Source records
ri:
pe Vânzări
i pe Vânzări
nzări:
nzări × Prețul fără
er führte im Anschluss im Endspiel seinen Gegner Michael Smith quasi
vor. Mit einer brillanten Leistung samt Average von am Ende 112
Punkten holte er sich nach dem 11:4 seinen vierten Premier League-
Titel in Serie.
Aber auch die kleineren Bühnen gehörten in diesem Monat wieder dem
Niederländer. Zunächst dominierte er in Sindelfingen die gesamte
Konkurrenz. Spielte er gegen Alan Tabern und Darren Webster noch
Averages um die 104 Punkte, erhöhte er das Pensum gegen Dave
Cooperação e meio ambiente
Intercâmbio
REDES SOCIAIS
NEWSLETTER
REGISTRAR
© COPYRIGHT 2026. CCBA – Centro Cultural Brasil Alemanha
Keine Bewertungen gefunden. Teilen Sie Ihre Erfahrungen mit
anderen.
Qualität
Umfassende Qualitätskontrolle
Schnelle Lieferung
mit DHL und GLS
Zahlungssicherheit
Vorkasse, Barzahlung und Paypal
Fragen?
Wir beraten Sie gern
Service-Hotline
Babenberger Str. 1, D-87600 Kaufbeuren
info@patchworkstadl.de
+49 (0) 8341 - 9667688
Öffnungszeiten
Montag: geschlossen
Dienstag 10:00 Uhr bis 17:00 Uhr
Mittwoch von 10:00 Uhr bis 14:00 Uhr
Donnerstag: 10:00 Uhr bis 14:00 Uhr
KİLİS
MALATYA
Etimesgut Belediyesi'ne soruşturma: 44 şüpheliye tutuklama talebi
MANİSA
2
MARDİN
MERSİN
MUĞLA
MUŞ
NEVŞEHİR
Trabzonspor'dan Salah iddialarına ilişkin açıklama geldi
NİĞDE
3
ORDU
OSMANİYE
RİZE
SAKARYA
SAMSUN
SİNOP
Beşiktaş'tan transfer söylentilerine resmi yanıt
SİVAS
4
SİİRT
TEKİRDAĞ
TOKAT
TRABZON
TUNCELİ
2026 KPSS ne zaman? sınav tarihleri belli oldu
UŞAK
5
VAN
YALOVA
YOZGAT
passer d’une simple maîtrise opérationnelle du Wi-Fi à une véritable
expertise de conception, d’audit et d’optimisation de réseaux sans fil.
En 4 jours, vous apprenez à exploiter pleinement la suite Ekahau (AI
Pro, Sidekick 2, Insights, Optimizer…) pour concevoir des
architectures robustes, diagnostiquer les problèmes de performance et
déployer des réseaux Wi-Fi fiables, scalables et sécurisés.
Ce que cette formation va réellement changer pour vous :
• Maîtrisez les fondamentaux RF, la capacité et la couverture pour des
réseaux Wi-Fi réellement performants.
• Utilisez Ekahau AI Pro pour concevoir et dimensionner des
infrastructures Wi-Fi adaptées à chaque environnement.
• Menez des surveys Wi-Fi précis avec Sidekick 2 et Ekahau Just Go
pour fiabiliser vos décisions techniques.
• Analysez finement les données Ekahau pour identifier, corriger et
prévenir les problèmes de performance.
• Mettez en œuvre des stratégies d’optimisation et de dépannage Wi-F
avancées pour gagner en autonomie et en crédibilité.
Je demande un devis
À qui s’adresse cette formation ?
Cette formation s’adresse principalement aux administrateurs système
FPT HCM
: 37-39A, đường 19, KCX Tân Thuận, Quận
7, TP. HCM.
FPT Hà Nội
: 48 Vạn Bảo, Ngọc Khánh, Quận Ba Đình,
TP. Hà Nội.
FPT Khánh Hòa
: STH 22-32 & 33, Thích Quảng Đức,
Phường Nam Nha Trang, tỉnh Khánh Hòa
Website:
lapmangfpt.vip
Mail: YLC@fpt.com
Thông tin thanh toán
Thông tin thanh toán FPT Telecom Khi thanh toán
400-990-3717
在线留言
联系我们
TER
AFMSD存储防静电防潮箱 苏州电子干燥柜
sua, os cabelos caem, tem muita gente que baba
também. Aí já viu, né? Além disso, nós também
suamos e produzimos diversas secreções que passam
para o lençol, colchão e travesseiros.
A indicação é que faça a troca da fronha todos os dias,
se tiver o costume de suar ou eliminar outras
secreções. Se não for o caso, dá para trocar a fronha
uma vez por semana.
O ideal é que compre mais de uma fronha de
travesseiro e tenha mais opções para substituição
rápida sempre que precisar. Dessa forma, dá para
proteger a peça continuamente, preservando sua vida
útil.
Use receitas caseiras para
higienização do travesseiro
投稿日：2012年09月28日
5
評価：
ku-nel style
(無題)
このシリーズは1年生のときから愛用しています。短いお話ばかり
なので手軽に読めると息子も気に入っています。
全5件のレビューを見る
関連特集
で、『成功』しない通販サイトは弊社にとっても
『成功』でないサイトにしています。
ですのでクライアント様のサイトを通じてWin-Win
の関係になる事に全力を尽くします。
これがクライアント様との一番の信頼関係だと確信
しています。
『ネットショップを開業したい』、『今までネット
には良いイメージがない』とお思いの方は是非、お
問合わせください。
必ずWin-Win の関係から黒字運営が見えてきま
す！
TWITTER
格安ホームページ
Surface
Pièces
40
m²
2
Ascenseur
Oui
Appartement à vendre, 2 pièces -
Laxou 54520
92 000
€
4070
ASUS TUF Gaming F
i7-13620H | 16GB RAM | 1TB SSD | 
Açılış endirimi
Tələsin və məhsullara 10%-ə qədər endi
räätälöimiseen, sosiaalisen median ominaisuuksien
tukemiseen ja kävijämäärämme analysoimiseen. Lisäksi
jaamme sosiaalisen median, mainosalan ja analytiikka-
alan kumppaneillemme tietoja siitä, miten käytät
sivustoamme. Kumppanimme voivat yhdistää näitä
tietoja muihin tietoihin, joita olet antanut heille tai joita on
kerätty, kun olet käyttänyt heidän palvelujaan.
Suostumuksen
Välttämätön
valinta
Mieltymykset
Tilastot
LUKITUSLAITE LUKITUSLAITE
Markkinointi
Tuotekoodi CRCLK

Work instructions: Only one stretch of the data above is needed. Restate it word for word, from the line containing "Intercâmbio" through the line containing "prévenir les problèmes de performance.", both ends included.

Exercise result:
Intercâmbio
REDES SOCIAIS
NEWSLETTER
REGISTRAR
© COPYRIGHT 2026. CCBA – Centro Cultural Brasil Alemanha
Keine Bewertungen gefunden. Teilen Sie Ihre Erfahrungen mit
anderen.
Qualität
Umfassende Qualitätskontrolle
Schnelle Lieferung
mit DHL und GLS
Zahlungssicherheit
Vorkasse, Barzahlung und Paypal
Fragen?
Wir beraten Sie gern
Service-Hotline
Babenberger Str. 1, D-87600 Kaufbeuren
info@patchworkstadl.de
+49 (0) 8341 - 9667688
Öffnungszeiten
Montag: geschlossen
Dienstag 10:00 Uhr bis 17:00 Uhr
Mittwoch von 10:00 Uhr bis 14:00 Uhr
Donnerstag: 10:00 Uhr bis 14:00 Uhr
KİLİS
MALATYA
Etimesgut Belediyesi'ne soruşturma: 44 şüpheliye tutuklama talebi
MANİSA
2
MARDİN
MERSİN
MUĞLA
MUŞ
NEVŞEHİR
Trabzonspor'dan Salah iddialarına ilişkin açıklama geldi
NİĞDE
3
ORDU
OSMANİYE
RİZE
SAKARYA
SAMSUN
SİNOP
Beşiktaş'tan transfer söylentilerine resmi yanıt
SİVAS
4
SİİRT
TEKİRDAĞ
TOKAT
TRABZON
TUNCELİ
2026 KPSS ne zaman? sınav tarihleri belli oldu
UŞAK
5
VAN
YALOVA
YOZGAT
passer d’une simple maîtrise opérationnelle du Wi-Fi à une véritable
expertise de conception, d’audit et d’optimisation de réseaux sans fil.
En 4 jours, vous apprenez à exploiter pleinement la suite Ekahau (AI
Pro, Sidekick 2, Insights, Optimizer…) pour concevoir des
architectures robustes, diagnostiquer les problèmes de performance et
déployer des réseaux Wi-Fi fiables, scalables et sécurisés.
Ce que cette formation va réellement changer pour vous :
• Maîtrisez les fondamentaux RF, la capacité et la couverture pour des
réseaux Wi-Fi réellement performants.
• Utilisez Ekahau AI Pro pour concevoir et dimensionner des
infrastructures Wi-Fi adaptées à chaque environnement.
• Menez des surveys Wi-Fi précis avec Sidekick 2 et Ekahau Just Go
pour fiabiliser vos décisions techniques.
• Analysez finement les données Ekahau pour identifier, corriger et
prévenir les problèmes de performance.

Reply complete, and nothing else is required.